What new information does this article contribute?
- This study provides novel information in support of the hypothesis that cardioprotection in females involves a PI3-kinase mediated decrease in ROS production and better detoxification of ROS by-products.
- Our data show male-female differences in phosphorylation of α-KGDH, a major source of ROS, and that α-KGDH from female mitochondria produces less ROS.
- Our data show male-female differences in phosphorylation and activity of ALDH2.

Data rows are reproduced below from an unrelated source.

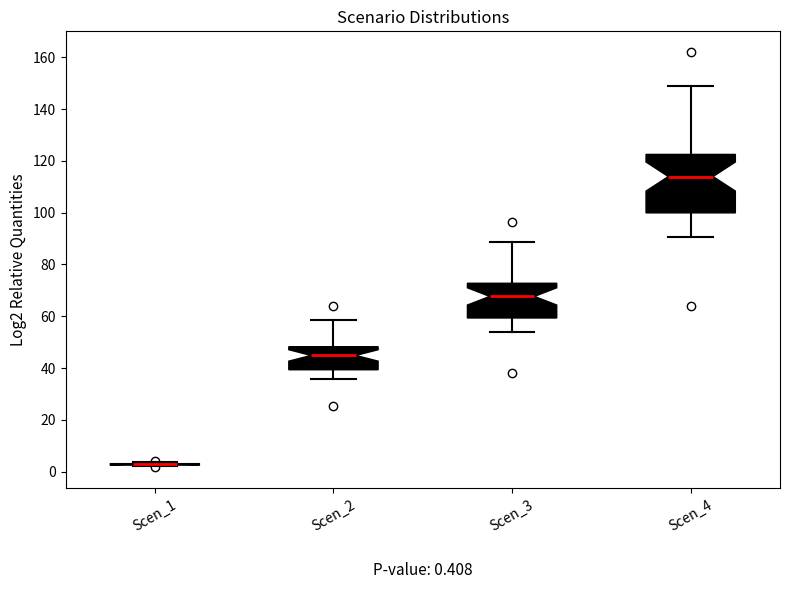

Comparing the boxes themselves (not the whiskers), which one is the tallest?

Scen_4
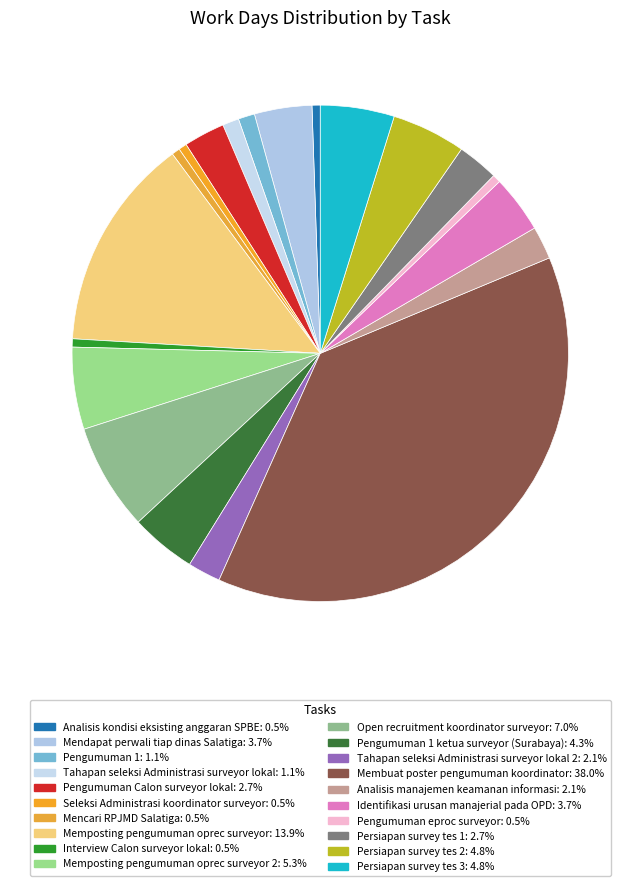

Is there any slice that represents more than half of the pie?

No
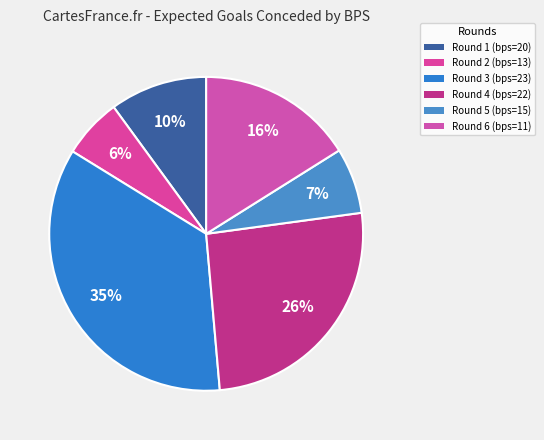

Count the number of slices in the pie.

6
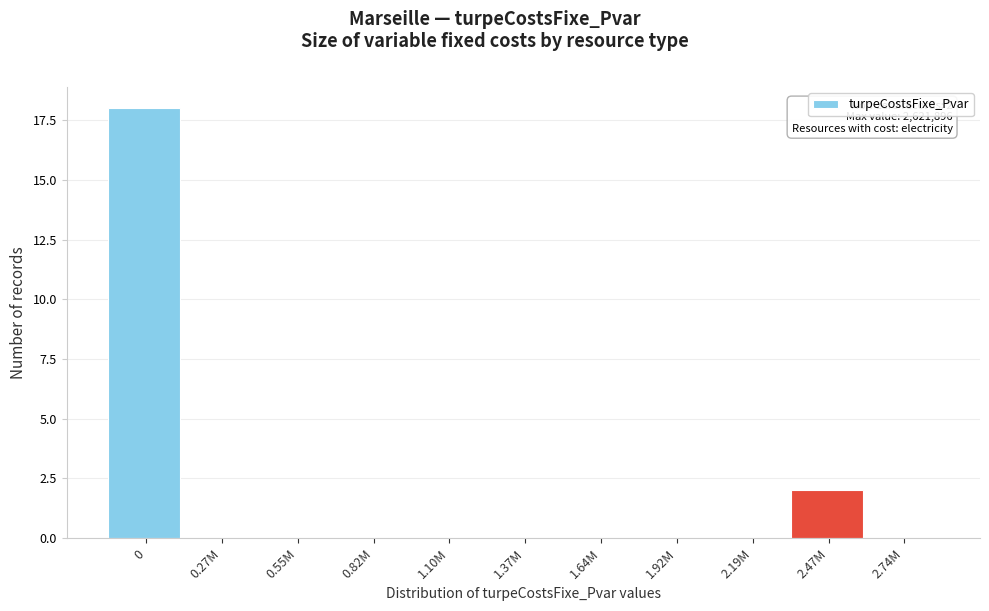

Reading left to right, extract all data points from this chart.

0=18	0.27M=0	0.55M=0	0.82M=0	1.10M=0	1.37M=0	1.64M=0	1.92M=0	2.19M=0	2.47M=2	2.74M=0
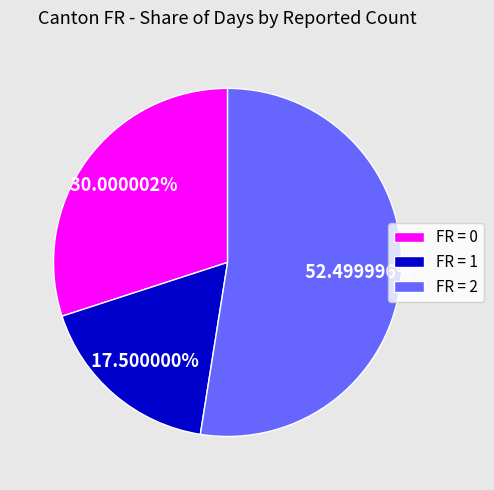

Rank the categories by value from highest to lowest.

FR = 2, FR = 0, FR = 1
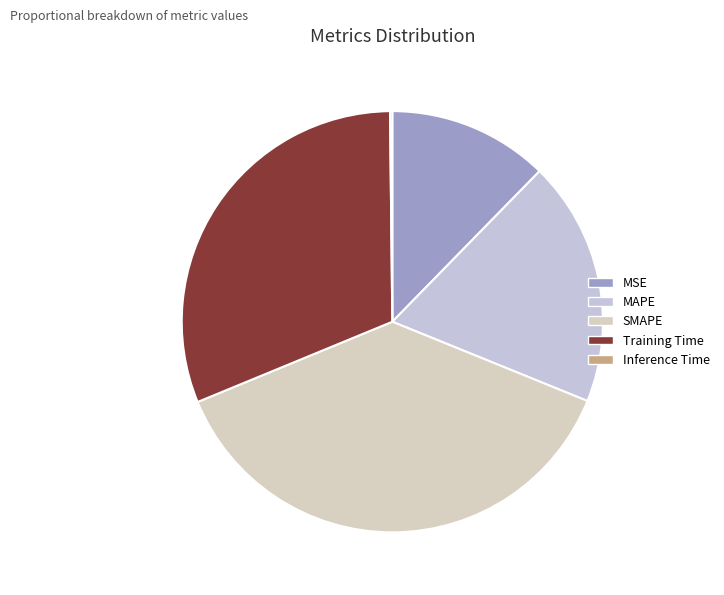

Rank the categories by value from highest to lowest.

SMAPE, Training Time, MAPE, MSE, Inference Time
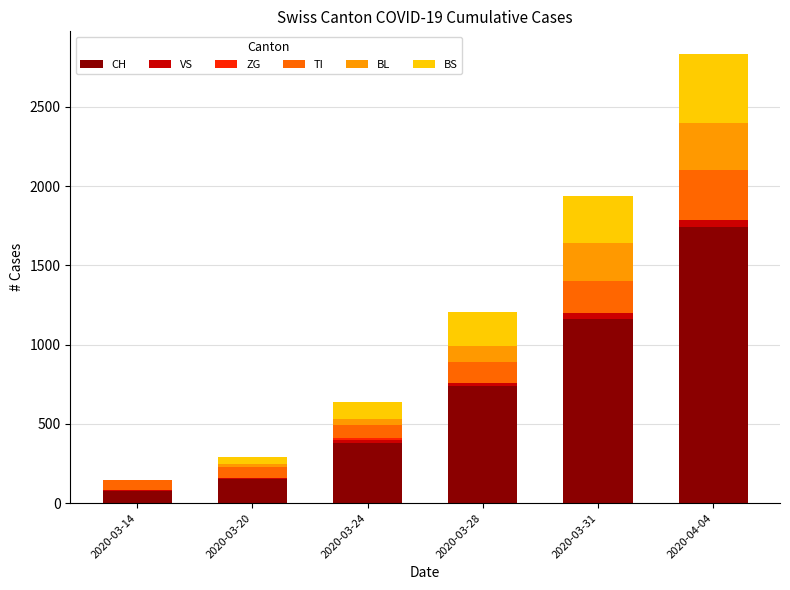

The value of CH at 2020-03-24 is 519. True or false?

False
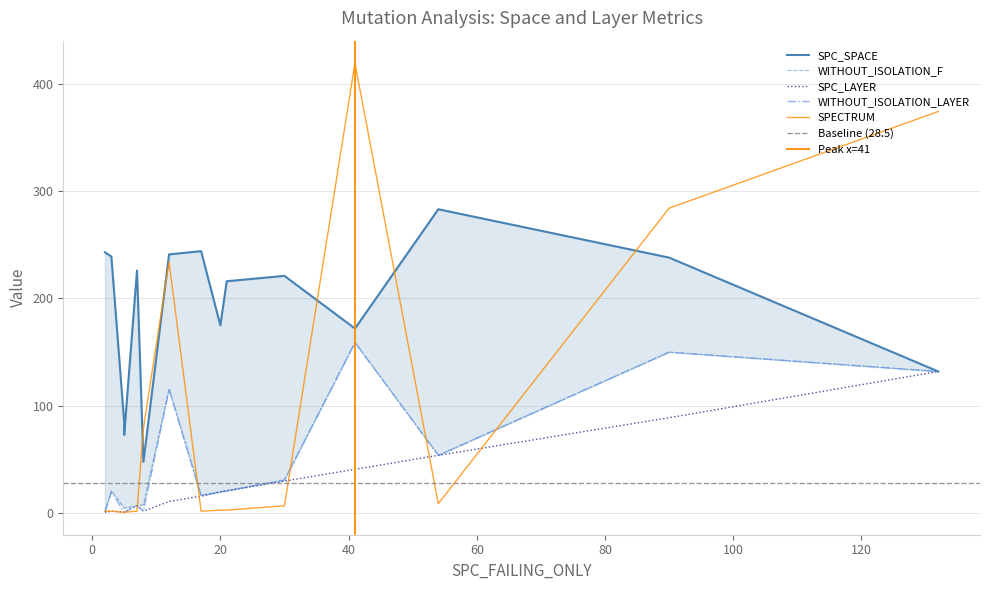

True or false: WITHOUT_ISOLATION_SPACE has more than 2 interior local peaks.

True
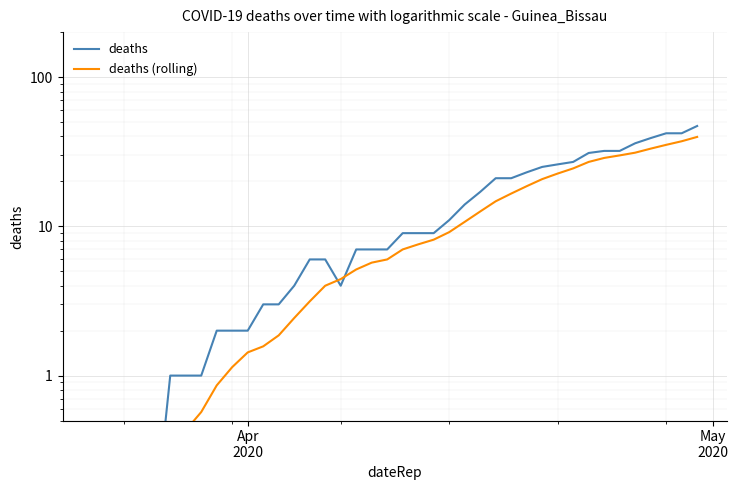

True or false: deaths and deaths (rolling) intersect in this chart.

True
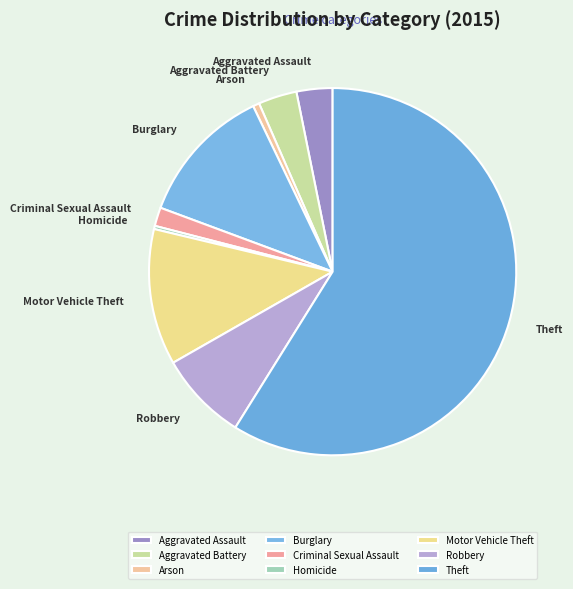

Approximately how many times larger is the value at Motor Vehicle Theft compared to Criminal Sexual Assault?

7.3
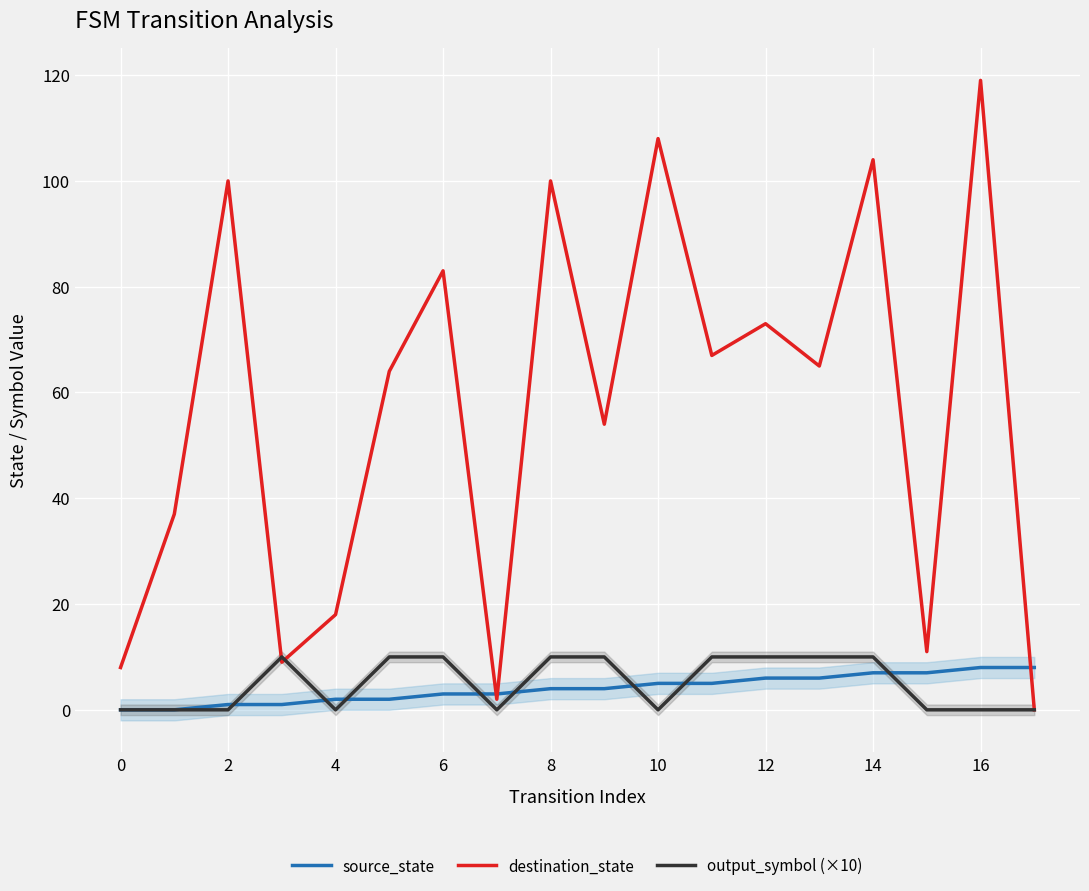

True or false: output_symbol (×10) has a value of 16 at 12.

False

This paper examined the mechanistic basis for reduced ischemia-reperfusion injury in females. We provide novel data demonstrating male-female differences in phosphorylation of two proteins involved in ROS handling, ALDH2 and α-KGDH. We further show that phosphorylation of these proteins is mediated by PI3-kinase and that phosphorylation is important in the protection observed in females. We demonstrate that inhibition of PI3-kinase blocks both the protection in females and phosphorylation of ALDH2. We further show that females have increased activity of ALDH2 and that an activator of ALDH2 is more protective in males than in females. We also show that the increase in phosphorylation of α-KGDH reduces ROS generation by this enzyme and consistent with this playing an important role in protection in females, we find that females generate less ROS following ischemia than males and that inhibition of PI3K results in an increase in post-ischemic ROS production in females to a level similar to that observed in males. These studies provide important new insights into male-female differences in handling of ROS and show a role for altered enzyme activity in protection in females. These studies could have important clinical implications for understanding the basis of gender differences in cardiac disease.